|Title||Cygnus A: the cluster, the radio lobes and the nucleus|
|Author||Prof Andrew Fabian|
|Description||The spectacular and powerful radio galaxy Cygnus A is at the centre of an X-ray luminous cluster of galaxies. ROSAT and Chandra observations have revealed that a) the cluster is merging with another, b) the gas immediately round the radio galaxy is relatively cool, c) the radiolobes are themselves X-ray sources and d) the nucleus is both powerful and highly absorbed. XMM-Newton has not yet observed Cygnus A due to visibility constraints, but the orbit has precessed so it is now visible. The large field of view of XMM-Newton and greater high energy sensitivity mean that it will make important advances in our understanding of this violent, X-ray bright, object.|
|Publication||No observations found associated with the current proposal|
|Instrument||EMOS1, EMOS2, EPN, OM, RGS1, RGS2|
|Mission Description||The European Space Agency's (ESA) X-ray Multi-Mirror Mission (XMM-Newton) was launched by an Ariane 504 on December 10th 1999. XMM-Newton is ESA's second cornerstone of the Horizon 2000 Science Programme. It carries 3 high throughput X-ray telescopes with an unprecedented effective area, and an optical monitor, the first flown on a X-ray observatory. The large collecting area and ability to make long uninterrupted exposures provide highly sensitive observations.

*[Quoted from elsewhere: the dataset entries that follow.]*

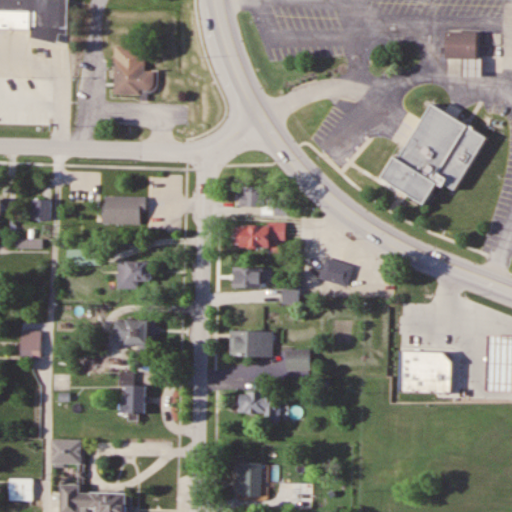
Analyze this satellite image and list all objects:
building: (35, 11)
building: (36, 17)
building: (462, 45)
building: (132, 71)
road: (258, 123)
building: (436, 155)
road: (318, 186)
building: (261, 199)
building: (0, 204)
building: (42, 208)
building: (124, 209)
building: (260, 233)
building: (84, 256)
building: (337, 270)
building: (134, 272)
building: (248, 275)
building: (291, 293)
building: (65, 319)
road: (53, 329)
road: (199, 331)
building: (138, 332)
building: (252, 342)
building: (420, 347)
building: (30, 348)
building: (299, 359)
building: (507, 362)
building: (95, 364)
building: (133, 393)
building: (260, 403)
building: (67, 451)
building: (249, 477)
building: (94, 499)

Since Earth's atmosphere blocks out all X-rays, only a telescope in space can detect and study celestial X-ray sources. The XMM-Newton mission is helping scientists to solve a number of cosmic mysteries, ranging from the enigmatic black holes to the origins of the Universe itself. Observing time on XMM-Newton is being made available to the scientific community, applying for observational periods on a competitive basis.